I went out this morning for a couple hours, 3 to 5 am. I got my first one of the year, a 24 incher. I don't have a scale to weight her but I would imagine she's 8.5 to 9.5 lbs. She feels heavy! I only saw 3 but when I came across this one my eyes lit up. I'm going again soon. Good luck all!!

Deadeye


----------



## Murphy's Law (Sep 27, 2007)

Nice flattie man, congrats !

Sent from my S4 using Forum Runner


----------



## Night Shift (Nov 5, 2012)

I llike it. Thick fish


----------



## tank banger (Oct 2, 2012)

That thing looks thick as a football!!! Nice job:thumbsup:


----------



## deadeyedave (Nov 4, 2008)

Thanks fellas. I weaved in and around docks for about 200 yards without seeing a thing until I came across her laying between a seawall and a dock. Persistence pays off I guess. I get locked in and I just want to keep poling along!

Deadeye


----------



## DAWGONIT (Jan 16, 2009)

Very nice doormat.
Thanks for sharing.


----------



## eastbayking (Feb 2, 2013)

Stud


----------



## overkill (Sep 9, 2010)

Very nice!


----------



## Night Wing (May 16, 2011)

Sweet. The biggest one I've ever gigged was a 27" one.


----------



## deadeyedave (Nov 4, 2008)

my largest was 26 and a 1/4 inches and weighed 10 and 3/4lbs.


----------



## JCW (Oct 27, 2008)

Got a couple the other night that were 23" and 23.5" and they weighed 5.12 and 5.13


----------



## overkill (Sep 9, 2010)

Okay, you guys motivated me to get out last night. This was the biggest one.

He had clearly been gigged a few days prior as his wounds had not healed.


----------



## Flounder9.75 (Sep 28, 2007)

overkill said:


> Okay, you guys motivated me to get out last night. This was the biggest one.
> 
> He had clearly been gigged a few days prior as his wounds had not healed.

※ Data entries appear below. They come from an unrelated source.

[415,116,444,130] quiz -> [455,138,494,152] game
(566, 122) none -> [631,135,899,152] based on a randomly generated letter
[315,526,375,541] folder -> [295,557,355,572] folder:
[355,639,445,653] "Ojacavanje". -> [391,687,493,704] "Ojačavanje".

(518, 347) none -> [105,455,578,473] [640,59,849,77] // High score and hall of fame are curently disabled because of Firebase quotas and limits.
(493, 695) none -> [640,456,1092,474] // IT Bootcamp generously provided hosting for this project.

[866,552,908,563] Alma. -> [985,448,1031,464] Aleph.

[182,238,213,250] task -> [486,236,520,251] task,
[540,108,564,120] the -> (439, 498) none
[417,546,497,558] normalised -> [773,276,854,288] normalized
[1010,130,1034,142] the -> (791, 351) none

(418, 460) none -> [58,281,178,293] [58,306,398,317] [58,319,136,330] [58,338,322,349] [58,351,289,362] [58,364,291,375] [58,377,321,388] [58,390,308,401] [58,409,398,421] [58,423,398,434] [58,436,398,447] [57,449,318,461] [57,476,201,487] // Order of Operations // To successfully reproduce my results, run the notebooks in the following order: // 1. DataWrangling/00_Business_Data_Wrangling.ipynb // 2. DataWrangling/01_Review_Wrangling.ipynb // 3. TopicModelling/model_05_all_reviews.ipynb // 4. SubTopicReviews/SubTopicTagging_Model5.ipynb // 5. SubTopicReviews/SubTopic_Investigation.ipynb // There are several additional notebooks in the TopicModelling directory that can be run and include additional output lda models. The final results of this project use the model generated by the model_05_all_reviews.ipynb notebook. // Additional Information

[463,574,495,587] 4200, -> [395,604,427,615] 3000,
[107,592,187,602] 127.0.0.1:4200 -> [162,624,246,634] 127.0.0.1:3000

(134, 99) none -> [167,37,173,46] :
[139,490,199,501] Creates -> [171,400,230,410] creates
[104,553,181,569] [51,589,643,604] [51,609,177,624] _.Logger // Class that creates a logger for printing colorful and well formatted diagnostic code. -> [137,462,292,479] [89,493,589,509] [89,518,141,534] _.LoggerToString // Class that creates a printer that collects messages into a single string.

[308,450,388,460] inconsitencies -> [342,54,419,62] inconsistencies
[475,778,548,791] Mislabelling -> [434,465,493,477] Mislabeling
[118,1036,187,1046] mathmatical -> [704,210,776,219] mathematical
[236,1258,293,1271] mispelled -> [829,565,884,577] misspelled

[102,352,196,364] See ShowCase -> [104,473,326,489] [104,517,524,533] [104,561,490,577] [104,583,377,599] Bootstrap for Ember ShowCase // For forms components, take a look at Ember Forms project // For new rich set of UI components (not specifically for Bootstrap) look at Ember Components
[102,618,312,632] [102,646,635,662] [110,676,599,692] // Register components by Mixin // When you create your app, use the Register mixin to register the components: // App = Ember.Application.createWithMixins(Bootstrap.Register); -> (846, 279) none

That's what happens when you don't have a good gig or make a bad stab.
John did you get anymore?


----------



## overkill (Sep 9, 2010)

One more big one and a smaller one. 6 Sheeps. Muddy water but nice to be out on the water again.


----------



## Flounder9.75 (Sep 28, 2007)

Sounds like my Fri. night trip, 3 fish and 2 of them were less than 1ft apart. Hunted around for a couple more hrs and no fish so was on the trailer by 1:30


----------



## flukedaddy (Apr 11, 2009)

Sweet. Thats a nice one!!


----------



## deadeyedave (Nov 4, 2008)

I guess mine did not weigh as much as I estimated. It's hard to estimate weight because it varies if they are full of eggs and thick. It felt pretty heavy though. Glad to see you all are getting some big ones!

Deadeye


----------



## overkill (Sep 9, 2010)

Here is the results. This year is way off from last few years crop


----------